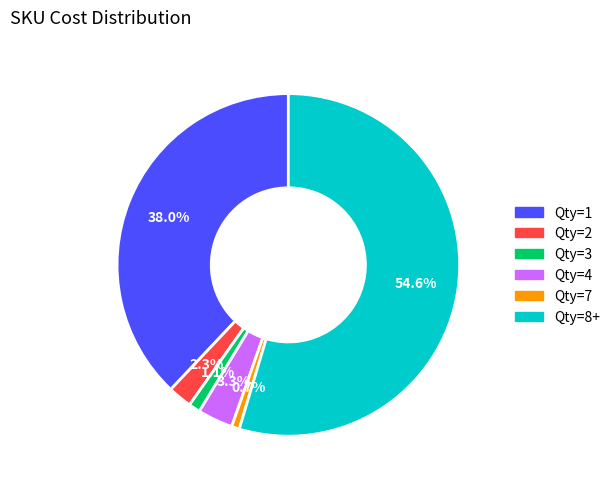

Is there any slice that represents more than half of the pie?

Yes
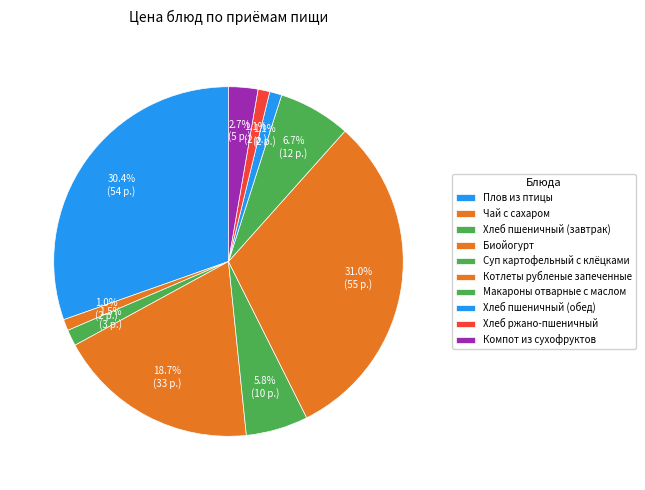

Does Суп картофельный с клёцками account for over 50% of the chart?

No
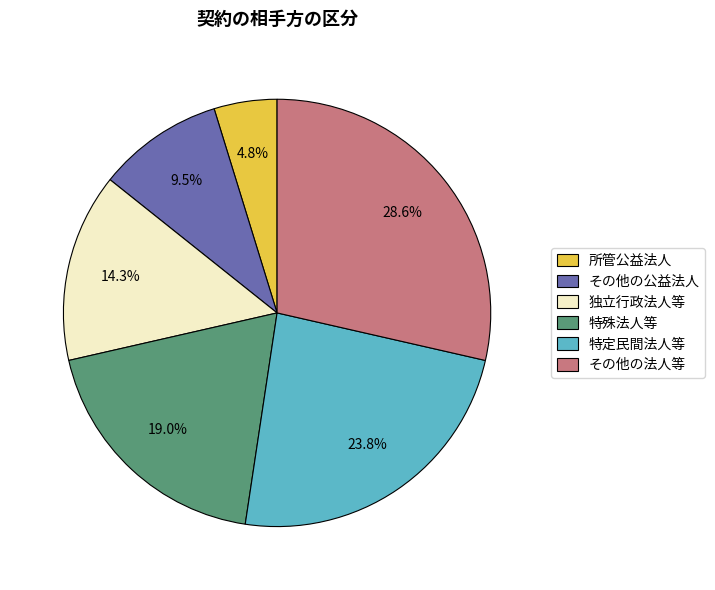

The 独立行政法人等 slice represents 26% of the pie. True or false?

False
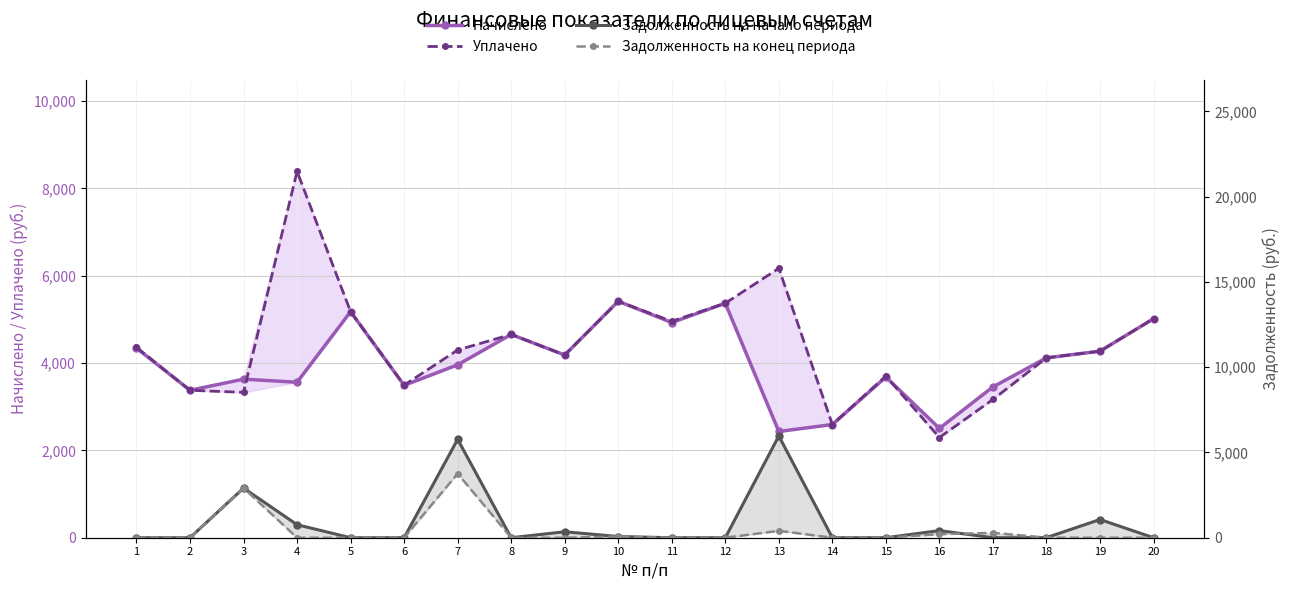

How many data points in Задолженность на конец периода are above 0?

7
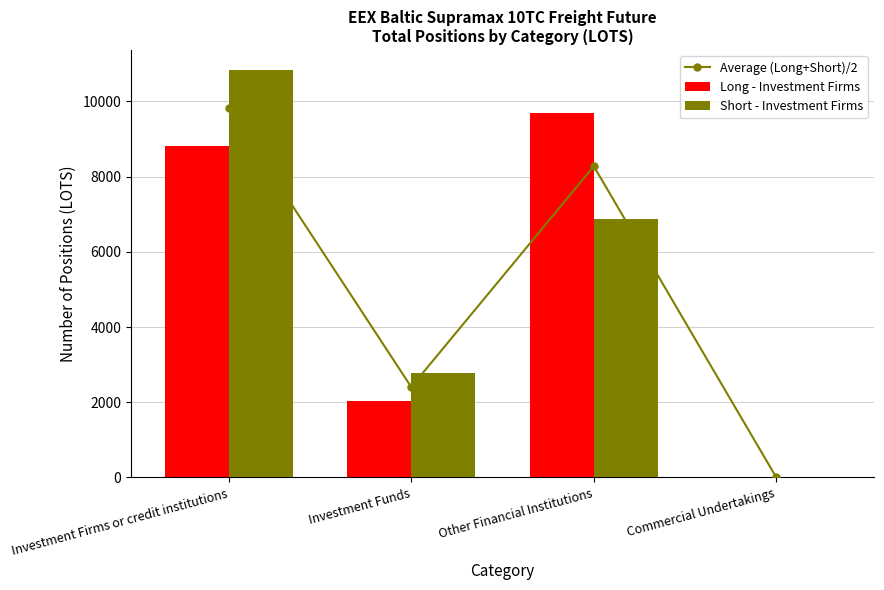

What is the difference between the Long - Investment Firms values at Other Financial Institutions and Commercial Undertakings?

9675.9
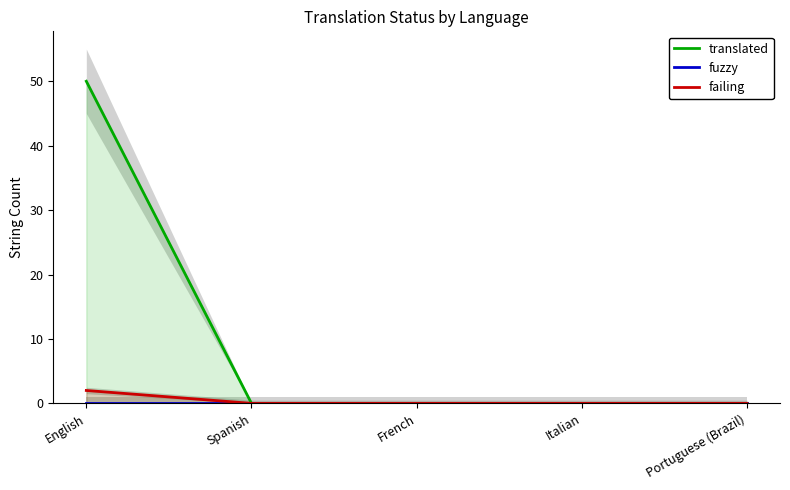

List the series in order of their peak value, lowest first.

fuzzy, failing, translated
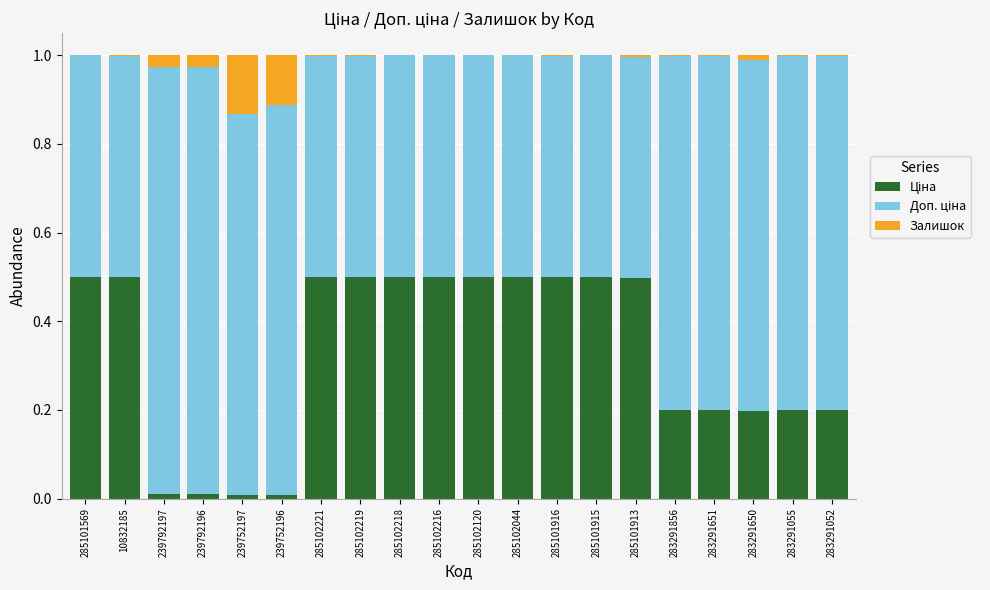

At how many categories does at least one series exceed 0?

20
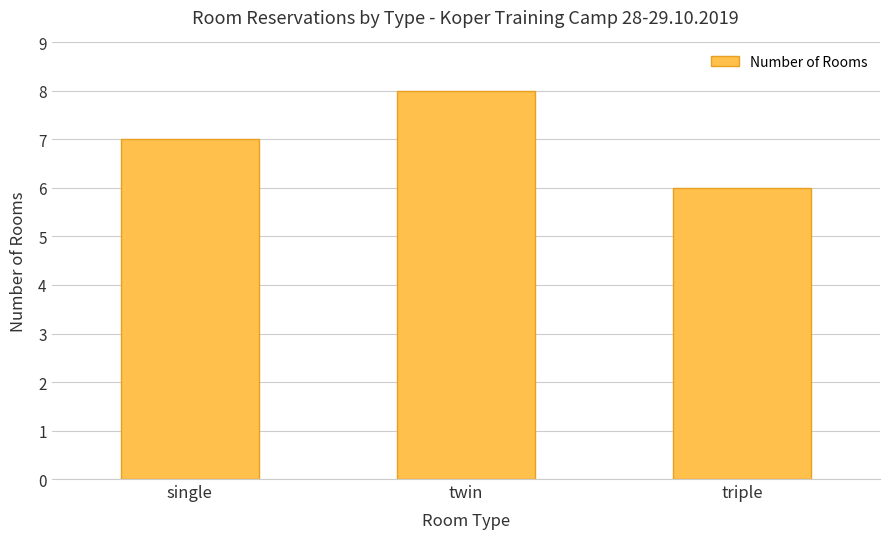

What is the value of the 1st bar from the left?

7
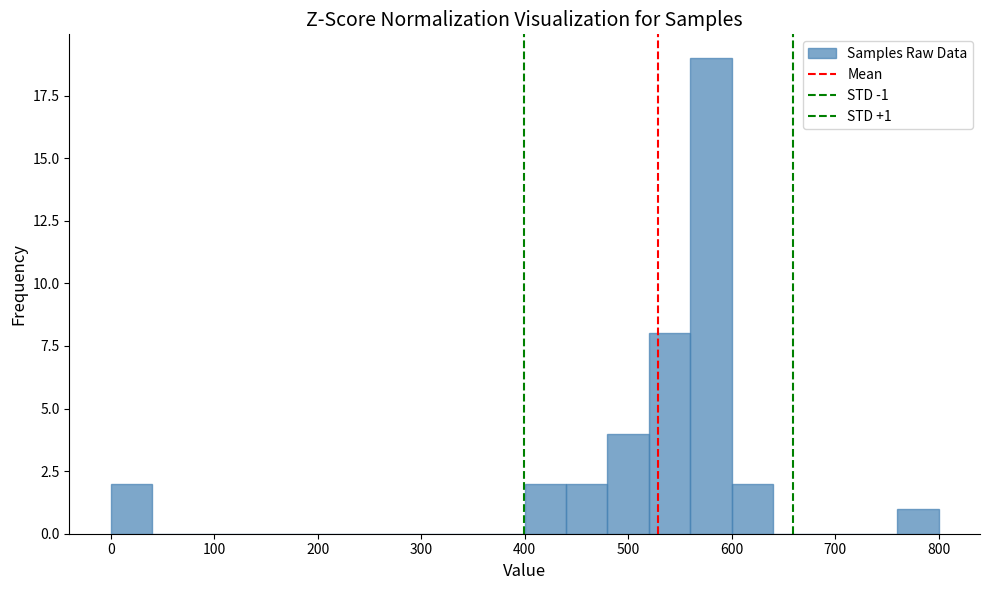

Which range on the x-axis has the tallest bar?

560 to 600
----------------
Copy every row above word for word, omitting the pictures.

Is there any slice that represents more than half of the pie?

Yes

Does Суп картофельный с клёцками account for over 50% of the chart?

No

The 独立行政法人等 slice represents 26% of the pie. True or false?

False

How many data points in Задолженность на конец периода are above 0?

7

What is the difference between the Long - Investment Firms values at Other Financial Institutions and Commercial Undertakings?

9675.9

List the series in order of their peak value, lowest first.

fuzzy, failing, translated

At how many categories does at least one series exceed 0?

20

What is the value of the 1st bar from the left?

7

Which range on the x-axis has the tallest bar?

560 to 600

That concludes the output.